Release Date: October 1985
I started with the Japanese version of 10-Yard Fight by mistake. It seems to be very close to its arcade counterpart. You only play offense, the clock is absurd in the way it runs, and your goal is to get a touchdown before the timer counts all the way down. The more time left on the clock, the more points get added to your score. Then you advance to the next half or next difficulty level. I got to the Super Bowl difficulty level on my second try.
Every play starts with a snap. Prior to the snap, the WR takes his sweet time moving from the right side of the formation to the left. To either side of the QB are HBs that you can lateral to, or a WR that runs down the field. Throwing it down the field will result in an interception, more often than not. In the Japanese version, this results in a 20-yard penalty, which makes getting that touchdown a little more difficult. Every first down adds a little bit of time back to the clock.
That’s when I realized that the American version had to be different, because the manual I looked at had controls for both offense and defense. After finding that I did, indeed, make a mistake and had played the wrong version, I rectified the problem. This was more familiar. There were football scores for both teams. The clock actually counted down like a normal clock, albeit faster. You could play both offense and defense. This was better.

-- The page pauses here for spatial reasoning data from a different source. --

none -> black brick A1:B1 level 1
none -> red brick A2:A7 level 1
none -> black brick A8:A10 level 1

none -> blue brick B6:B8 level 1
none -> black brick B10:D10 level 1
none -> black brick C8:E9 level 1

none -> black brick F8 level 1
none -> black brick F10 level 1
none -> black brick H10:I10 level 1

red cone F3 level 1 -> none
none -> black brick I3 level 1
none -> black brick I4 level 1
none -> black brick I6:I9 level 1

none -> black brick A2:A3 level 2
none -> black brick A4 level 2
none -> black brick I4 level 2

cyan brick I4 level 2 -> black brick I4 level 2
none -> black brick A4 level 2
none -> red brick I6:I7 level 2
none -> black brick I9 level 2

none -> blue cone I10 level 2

The first thing you notice is how much faster the defense is than the slow, plodding offense. That isn’t to say that the defense is overpowered, far from it. You just have to outmaneuver the defense.
Pro-tip: If they’re coming at you from the bottom, try to make them dive from the side or diagonal, they’re easier to shake that way.

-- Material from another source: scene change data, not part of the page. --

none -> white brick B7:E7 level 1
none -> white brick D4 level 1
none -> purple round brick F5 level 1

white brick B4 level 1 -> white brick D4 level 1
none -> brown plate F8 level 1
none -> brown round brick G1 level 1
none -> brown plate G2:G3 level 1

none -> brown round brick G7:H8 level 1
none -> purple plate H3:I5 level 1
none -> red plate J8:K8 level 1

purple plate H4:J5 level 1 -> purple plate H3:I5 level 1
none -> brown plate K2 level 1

It was when I played on defense that I noticed that the computer would lateral and then throw down the field. You see, I had just been throwing a lateral and gunning it… err… moseying it down the field. This gave me another weapon in my arsenal for steamrolling the computer. And that is what I did, steamroll the computer. The only threat is the diving tackle, as if they run into you, you can wiggle the D-pad to break free.
In the end, I’d say that 10-Yard Fight is a good launch title for the system. It’s not a great football simulation by any means, but it’s a neat little distraction.

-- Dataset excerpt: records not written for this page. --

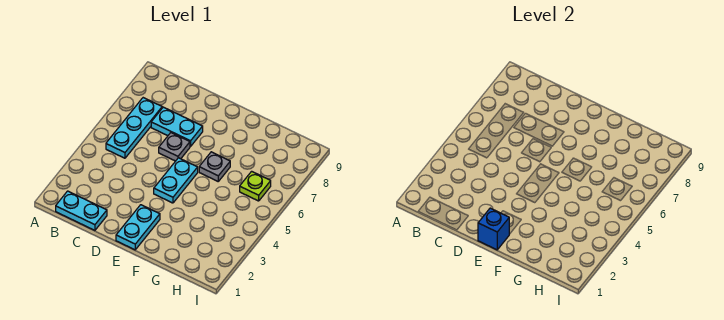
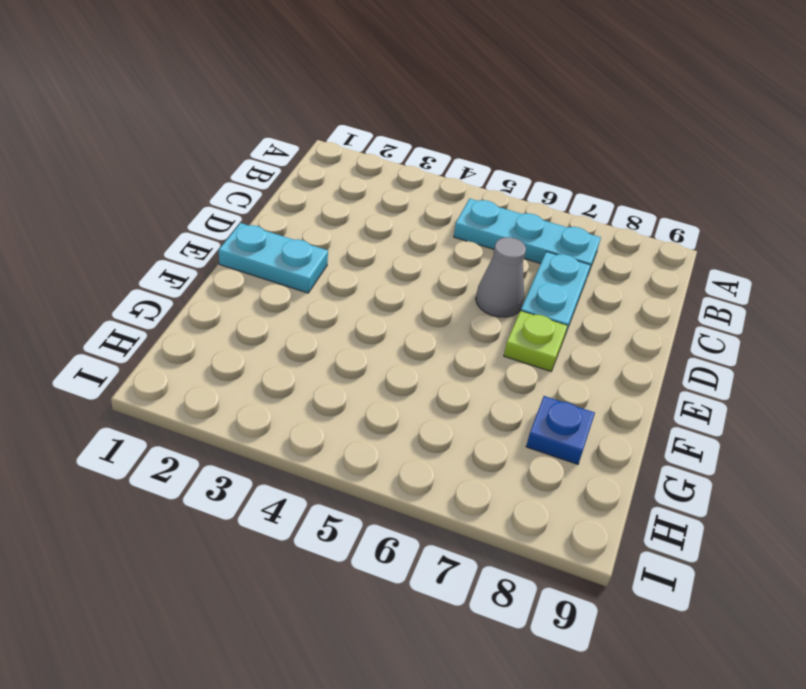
grey cone D6 level 1 -> grey plate D6 level 1
lime plate E7 level 1 -> lime plate H6 level 1
blue plate G8 level 1 -> none
none -> cyan plate B1:C1 level 1
none -> cyan plate E4:E5 level 1

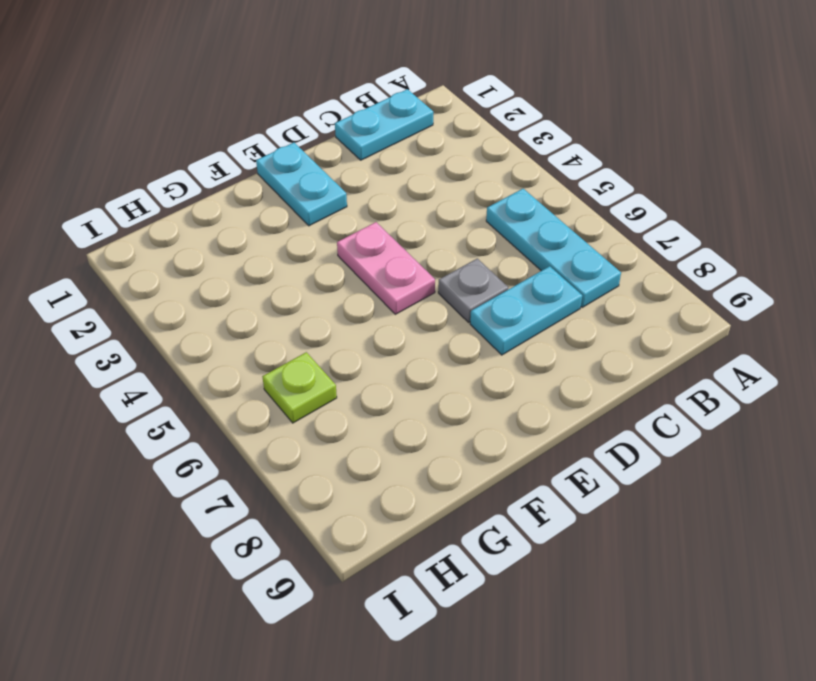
pink plate E4:E5 level 1 -> cyan plate E4:E5 level 1
none -> grey plate F6 level 1
none -> blue brick E1 level 2

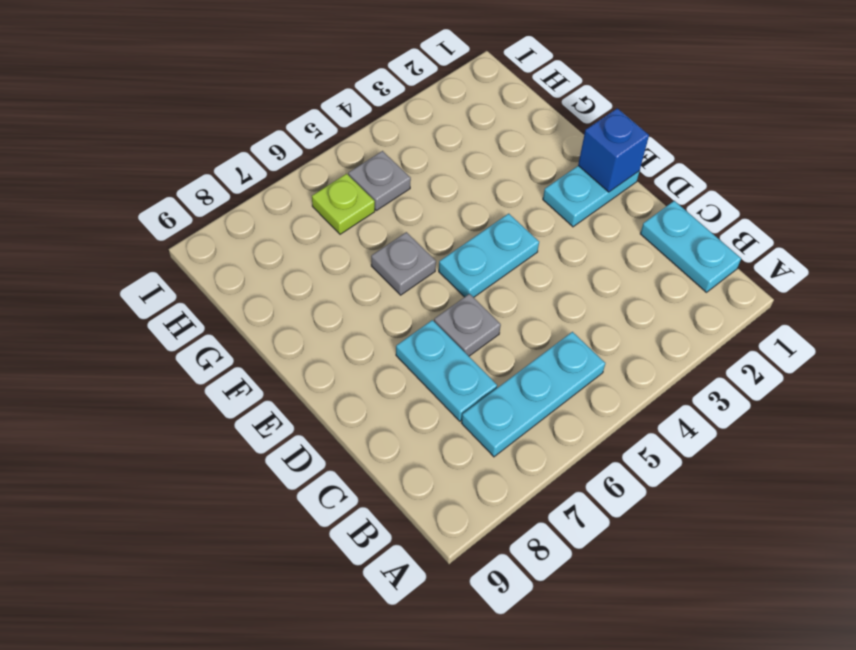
grey plate H5 level 1 -> none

I can certainly tell what everything is. Flickering gets really bad at the line of scrimmage. The graphics do their job.
Below average. Blips and bleeps during tackles and first down calls. Crowd noise. A little ditty at kickoff.
Controls are simple to learn on both offense and defense. This is a pick up and play game for sure.
Not hard at all. I made it to the Super Bowl difficulty team very quickly and beat them.
Fun Factor: 2.5
The game is fun in short bursts. I wouldn’t pick it over other football titles we’ll get to later, though.
Overall Grade: 1.8
A C- to start off the NES library. It’s what I expected. I’m looking forward to more!